[Prompt] If a line in the listing carries the word "Engineering", return a copy of that line.

====

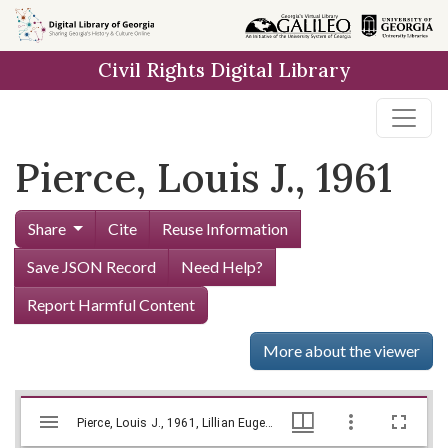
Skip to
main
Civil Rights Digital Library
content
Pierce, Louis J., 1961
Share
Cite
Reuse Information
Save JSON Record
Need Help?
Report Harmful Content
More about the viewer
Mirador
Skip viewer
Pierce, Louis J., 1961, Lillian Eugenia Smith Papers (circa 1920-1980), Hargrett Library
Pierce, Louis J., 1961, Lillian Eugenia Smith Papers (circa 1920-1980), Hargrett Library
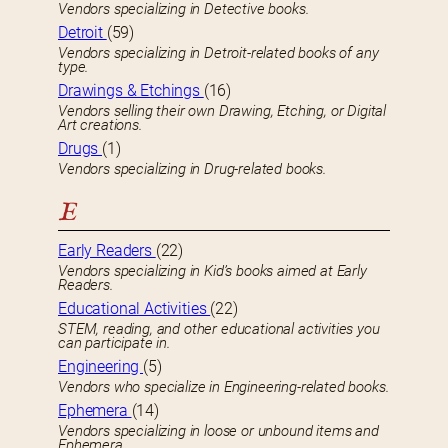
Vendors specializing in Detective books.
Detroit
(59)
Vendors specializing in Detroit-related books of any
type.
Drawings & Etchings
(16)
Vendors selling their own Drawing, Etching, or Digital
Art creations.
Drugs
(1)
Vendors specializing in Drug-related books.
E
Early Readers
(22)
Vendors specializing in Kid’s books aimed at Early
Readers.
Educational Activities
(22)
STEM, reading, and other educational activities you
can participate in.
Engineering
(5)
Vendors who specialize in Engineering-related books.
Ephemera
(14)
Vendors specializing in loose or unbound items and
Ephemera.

====

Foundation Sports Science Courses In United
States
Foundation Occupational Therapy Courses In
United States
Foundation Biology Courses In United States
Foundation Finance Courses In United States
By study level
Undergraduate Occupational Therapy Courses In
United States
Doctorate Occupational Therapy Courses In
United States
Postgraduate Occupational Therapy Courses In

====

[Solution for this exercise]
Engineering
Vendors who specialize in Engineering-related books.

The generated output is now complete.